The pipeline disproportionately impacts certain groups of youth, including youth of color, youth with disabilities, and LGBTQ youth. Research shows that LGBTQ youth of color in particular face persistent and frequent harassment and bias-based bullying from peers and school staff, as well as increased surveillance and policing, relatively greater incidents of harsh school discipline, and consistent blame for their own victimization. These factors negatively impact academic success and well-being and, moreover, set LGBTQ youth – particularly low-income youth of color — on a path towards the court system.
HB 2 only fuels the environment of harassment, hyper-surveillance, and excessively harsh discipline that LGBTQ students already face. Under HB 2, when attending public school, these youth will be forced to use restrooms and locker rooms inconsistent with their gender identity or else must request permission to access a non-communal restroom, which aren’t always readily available or convenient. Presumably, if a student violates HB 2 at school, there will be disciplinary consequences, which could include out-of-school suspension and even prosecution.
Beyond the disciplinary consequences, HB 2 also poses significant psychological harm for transgender students. A 2011 National School Climate Survey revealed that 80% of transgender students experience a more hostile school climate and feel unsafe at school because of who they are. Given these feelings, it is unsurprising that LGBTQ youth are more likely to attempt suicide. HB 2’s explicit targeting of transgender individuals only exacerbates their feeling of otherness and creates a stigma within the school community. It could also provide unfounded justification to peers and school staff who may already be discriminating, unknowingly or intentionally, against these students.
HB 2 not only harms transgender students, but it will also impact the school community more broadly. The U.S. Department of Education has recognized that a positive school climate is critical to overall student success. Research shows that schools with the highest suspension and arrest rates often have a corresponding decrease in academic achievement. In response, the federal government has urged schools to consider how they can effectively support the social and emotional needs of all students, rather than relying on punitive school discipline measures. HB 2’s provisions fly in the face of best practice, completely removing the ability of schools to decide how best to support the needs of LGBTQ students.

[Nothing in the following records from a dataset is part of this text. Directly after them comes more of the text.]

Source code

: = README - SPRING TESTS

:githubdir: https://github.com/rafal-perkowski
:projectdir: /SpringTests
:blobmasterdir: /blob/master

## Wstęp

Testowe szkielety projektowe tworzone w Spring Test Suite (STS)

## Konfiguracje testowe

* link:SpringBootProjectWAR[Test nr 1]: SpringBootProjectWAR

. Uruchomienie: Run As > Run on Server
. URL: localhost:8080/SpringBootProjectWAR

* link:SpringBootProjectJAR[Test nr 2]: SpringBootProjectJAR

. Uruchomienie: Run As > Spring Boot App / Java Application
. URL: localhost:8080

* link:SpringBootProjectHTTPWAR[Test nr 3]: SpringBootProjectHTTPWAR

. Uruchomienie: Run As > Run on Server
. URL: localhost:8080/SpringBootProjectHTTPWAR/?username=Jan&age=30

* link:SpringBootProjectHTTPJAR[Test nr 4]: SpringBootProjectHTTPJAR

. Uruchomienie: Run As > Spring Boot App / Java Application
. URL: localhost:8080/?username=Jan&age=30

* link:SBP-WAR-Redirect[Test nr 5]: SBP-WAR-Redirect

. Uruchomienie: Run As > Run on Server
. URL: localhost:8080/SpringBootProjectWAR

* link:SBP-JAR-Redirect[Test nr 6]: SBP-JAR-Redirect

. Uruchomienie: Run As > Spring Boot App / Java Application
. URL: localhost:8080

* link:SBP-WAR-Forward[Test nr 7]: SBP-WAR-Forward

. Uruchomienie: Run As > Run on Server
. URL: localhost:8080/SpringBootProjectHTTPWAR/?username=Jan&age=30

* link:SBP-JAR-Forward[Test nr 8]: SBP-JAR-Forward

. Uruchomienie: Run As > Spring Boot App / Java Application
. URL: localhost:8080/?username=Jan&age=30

Further, by enforcing HB 2, public schools potentially run afoul of Title IX of the Education Amendments of 1972, which forbids discrimination against transgender students in schools receiving federal funding. The White House has already come out against HB 2’s stating ““[W]e are concerned about the potential harmful impact of this law, especially on transgender youth, and believe it is mean-spirited and sends the wrong message.” Some of the state’s largest school districts, including Durham and Wake, are already under investigation by the U.S. Department of Education’s Office for Civil Rights (OCR) for the discriminatory impact their discipline policies have on students of color and students with disabilities. By intentionally targeting transgender students, HB 2 opens up school districts to additional OCR complaints and investigations, a further strain on the state’s already under-funded schools.
The rhetoric of “safety” used to support HB 2 is not new, but only a continuation of the same unfounded justifications that have fueled the school-to-prison pipeline for years and made schools a much less safe place for many groups of students. LGTBQ students and their allies are already leading a movement against this blatant and harmful discrimination. To protect the safety of all youth, we must stand with them and join the effort to repeal HB 2.
Peggy Nicholson is Co-Director of the Youth Justice Project of the Southern Coalition for Social Justice.